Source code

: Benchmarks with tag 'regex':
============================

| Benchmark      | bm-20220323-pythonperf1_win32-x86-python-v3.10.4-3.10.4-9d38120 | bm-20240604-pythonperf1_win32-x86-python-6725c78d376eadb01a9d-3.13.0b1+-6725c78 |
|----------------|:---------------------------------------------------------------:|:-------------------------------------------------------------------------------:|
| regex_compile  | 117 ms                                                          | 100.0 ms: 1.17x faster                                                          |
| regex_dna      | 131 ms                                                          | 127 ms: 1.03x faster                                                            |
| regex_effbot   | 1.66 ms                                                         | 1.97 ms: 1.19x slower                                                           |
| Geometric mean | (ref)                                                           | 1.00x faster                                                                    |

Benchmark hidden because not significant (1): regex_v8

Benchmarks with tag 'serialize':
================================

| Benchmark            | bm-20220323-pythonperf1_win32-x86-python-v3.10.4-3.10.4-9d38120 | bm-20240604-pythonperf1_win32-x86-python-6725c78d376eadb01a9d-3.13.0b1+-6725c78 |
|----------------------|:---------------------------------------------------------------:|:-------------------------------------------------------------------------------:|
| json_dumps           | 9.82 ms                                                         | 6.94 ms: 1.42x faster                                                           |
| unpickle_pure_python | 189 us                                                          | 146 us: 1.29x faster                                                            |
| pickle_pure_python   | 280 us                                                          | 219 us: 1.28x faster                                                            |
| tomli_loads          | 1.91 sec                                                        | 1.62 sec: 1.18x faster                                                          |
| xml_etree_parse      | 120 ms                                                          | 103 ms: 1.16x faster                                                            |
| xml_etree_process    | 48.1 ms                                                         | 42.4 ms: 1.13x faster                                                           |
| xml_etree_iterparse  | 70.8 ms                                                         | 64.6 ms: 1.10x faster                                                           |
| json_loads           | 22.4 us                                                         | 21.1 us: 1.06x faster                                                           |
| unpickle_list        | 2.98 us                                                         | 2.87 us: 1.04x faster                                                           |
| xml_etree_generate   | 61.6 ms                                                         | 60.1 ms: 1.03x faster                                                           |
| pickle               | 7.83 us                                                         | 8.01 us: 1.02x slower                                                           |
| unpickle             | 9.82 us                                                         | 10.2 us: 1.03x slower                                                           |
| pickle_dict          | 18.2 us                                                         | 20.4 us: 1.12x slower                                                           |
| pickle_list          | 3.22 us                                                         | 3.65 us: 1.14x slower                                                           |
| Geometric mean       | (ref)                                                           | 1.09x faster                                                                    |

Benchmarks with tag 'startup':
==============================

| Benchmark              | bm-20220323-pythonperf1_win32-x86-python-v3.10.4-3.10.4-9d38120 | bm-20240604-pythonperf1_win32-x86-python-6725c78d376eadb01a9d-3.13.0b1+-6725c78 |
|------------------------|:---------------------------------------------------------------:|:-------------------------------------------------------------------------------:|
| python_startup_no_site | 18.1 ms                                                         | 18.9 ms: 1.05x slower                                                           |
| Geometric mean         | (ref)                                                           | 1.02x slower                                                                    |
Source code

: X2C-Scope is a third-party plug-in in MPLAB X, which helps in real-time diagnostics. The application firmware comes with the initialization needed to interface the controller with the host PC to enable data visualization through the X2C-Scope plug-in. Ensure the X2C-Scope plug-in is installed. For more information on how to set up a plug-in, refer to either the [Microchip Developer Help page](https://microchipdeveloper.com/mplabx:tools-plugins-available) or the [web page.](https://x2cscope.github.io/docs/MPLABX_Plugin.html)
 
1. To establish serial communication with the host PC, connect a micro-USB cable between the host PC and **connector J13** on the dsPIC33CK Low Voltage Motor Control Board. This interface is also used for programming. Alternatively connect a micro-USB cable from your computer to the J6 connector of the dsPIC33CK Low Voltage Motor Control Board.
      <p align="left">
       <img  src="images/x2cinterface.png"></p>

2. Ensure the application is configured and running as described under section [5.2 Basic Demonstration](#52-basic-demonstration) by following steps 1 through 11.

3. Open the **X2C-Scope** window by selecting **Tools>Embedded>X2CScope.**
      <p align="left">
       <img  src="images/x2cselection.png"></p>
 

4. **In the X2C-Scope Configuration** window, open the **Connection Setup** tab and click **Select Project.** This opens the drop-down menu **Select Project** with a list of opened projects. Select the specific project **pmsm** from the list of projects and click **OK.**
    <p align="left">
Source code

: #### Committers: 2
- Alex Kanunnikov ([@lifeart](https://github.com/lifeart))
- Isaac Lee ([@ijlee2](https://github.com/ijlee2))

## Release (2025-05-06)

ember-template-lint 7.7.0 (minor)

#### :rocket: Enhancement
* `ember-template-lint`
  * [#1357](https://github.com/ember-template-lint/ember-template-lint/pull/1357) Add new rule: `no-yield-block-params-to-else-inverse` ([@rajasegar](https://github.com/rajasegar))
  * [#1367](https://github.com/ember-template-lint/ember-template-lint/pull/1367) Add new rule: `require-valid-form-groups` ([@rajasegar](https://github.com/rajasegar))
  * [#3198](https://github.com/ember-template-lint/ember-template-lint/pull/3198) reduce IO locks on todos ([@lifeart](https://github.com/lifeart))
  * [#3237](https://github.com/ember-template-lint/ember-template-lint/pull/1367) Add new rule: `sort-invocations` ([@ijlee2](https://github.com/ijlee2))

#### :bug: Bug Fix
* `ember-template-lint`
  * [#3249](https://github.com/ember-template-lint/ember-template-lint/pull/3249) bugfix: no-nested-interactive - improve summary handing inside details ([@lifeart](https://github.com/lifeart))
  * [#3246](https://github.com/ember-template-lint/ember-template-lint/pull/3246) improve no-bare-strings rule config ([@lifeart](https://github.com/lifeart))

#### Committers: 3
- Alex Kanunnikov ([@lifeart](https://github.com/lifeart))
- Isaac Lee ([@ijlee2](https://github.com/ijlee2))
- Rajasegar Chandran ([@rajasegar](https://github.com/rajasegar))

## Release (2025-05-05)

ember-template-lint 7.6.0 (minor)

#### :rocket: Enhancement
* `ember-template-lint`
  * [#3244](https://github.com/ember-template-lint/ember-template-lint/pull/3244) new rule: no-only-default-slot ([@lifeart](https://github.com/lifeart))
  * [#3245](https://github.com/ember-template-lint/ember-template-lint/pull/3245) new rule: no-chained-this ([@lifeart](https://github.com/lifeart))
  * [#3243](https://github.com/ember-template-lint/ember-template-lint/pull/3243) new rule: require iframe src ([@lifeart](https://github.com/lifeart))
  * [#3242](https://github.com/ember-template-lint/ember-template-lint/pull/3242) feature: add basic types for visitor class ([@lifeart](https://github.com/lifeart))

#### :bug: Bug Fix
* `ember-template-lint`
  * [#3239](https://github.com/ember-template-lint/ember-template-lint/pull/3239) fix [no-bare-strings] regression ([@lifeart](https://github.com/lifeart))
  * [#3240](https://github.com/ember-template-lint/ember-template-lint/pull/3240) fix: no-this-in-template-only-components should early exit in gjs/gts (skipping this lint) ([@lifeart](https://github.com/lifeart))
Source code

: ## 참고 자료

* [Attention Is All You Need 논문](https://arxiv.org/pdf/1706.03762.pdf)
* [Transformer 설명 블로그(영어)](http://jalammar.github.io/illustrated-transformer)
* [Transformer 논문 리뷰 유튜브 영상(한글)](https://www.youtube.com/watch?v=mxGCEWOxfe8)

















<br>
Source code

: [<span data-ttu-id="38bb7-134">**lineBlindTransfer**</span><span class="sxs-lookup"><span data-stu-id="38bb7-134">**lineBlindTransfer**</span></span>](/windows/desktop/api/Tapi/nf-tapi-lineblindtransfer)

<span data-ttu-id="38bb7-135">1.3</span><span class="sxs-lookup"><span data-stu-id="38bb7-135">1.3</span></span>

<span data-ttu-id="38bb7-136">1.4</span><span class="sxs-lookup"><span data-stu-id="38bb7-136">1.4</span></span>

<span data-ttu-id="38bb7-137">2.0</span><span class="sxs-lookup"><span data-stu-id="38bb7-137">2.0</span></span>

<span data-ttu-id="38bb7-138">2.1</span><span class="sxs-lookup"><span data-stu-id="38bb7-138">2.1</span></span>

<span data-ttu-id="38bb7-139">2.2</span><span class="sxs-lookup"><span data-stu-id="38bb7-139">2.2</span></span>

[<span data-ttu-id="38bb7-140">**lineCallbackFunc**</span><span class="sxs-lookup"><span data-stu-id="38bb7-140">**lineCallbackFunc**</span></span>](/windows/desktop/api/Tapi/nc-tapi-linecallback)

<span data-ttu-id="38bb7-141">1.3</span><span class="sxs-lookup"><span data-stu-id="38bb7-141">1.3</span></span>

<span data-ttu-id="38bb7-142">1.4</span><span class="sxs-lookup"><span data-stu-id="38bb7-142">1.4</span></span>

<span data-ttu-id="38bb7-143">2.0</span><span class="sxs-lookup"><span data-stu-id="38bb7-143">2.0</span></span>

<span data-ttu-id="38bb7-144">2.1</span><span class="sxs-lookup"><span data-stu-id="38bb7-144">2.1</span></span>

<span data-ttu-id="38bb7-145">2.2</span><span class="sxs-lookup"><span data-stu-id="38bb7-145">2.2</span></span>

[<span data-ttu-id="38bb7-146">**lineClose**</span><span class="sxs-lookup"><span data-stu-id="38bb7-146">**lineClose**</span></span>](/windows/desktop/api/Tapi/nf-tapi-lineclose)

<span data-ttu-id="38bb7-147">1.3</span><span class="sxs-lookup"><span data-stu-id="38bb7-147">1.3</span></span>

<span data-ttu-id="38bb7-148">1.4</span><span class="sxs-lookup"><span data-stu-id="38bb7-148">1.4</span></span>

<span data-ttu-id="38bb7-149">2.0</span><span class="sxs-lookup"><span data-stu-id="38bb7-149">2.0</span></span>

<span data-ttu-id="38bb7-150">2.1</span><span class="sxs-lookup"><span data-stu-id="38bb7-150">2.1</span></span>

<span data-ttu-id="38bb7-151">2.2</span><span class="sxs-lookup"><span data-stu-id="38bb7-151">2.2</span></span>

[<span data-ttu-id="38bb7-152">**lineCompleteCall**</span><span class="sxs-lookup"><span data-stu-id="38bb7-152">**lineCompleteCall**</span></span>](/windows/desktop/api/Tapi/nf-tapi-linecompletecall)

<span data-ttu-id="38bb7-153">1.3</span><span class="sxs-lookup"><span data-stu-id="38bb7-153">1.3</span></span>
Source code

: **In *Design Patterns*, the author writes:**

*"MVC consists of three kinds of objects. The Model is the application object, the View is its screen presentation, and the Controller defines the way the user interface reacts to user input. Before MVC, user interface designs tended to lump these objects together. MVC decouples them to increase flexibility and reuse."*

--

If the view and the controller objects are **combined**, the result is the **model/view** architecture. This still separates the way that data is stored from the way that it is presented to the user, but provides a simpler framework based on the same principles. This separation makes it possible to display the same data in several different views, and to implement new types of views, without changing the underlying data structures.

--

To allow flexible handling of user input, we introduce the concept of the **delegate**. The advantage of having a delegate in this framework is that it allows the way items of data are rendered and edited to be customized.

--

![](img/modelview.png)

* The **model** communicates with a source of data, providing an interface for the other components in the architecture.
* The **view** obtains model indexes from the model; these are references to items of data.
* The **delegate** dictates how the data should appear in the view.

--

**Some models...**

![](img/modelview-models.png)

ACTION ITEM - Only a number is expected in reply: how many lines of the entries hold the word "these"?

ANSWER FOR THIS EXERCISE - 2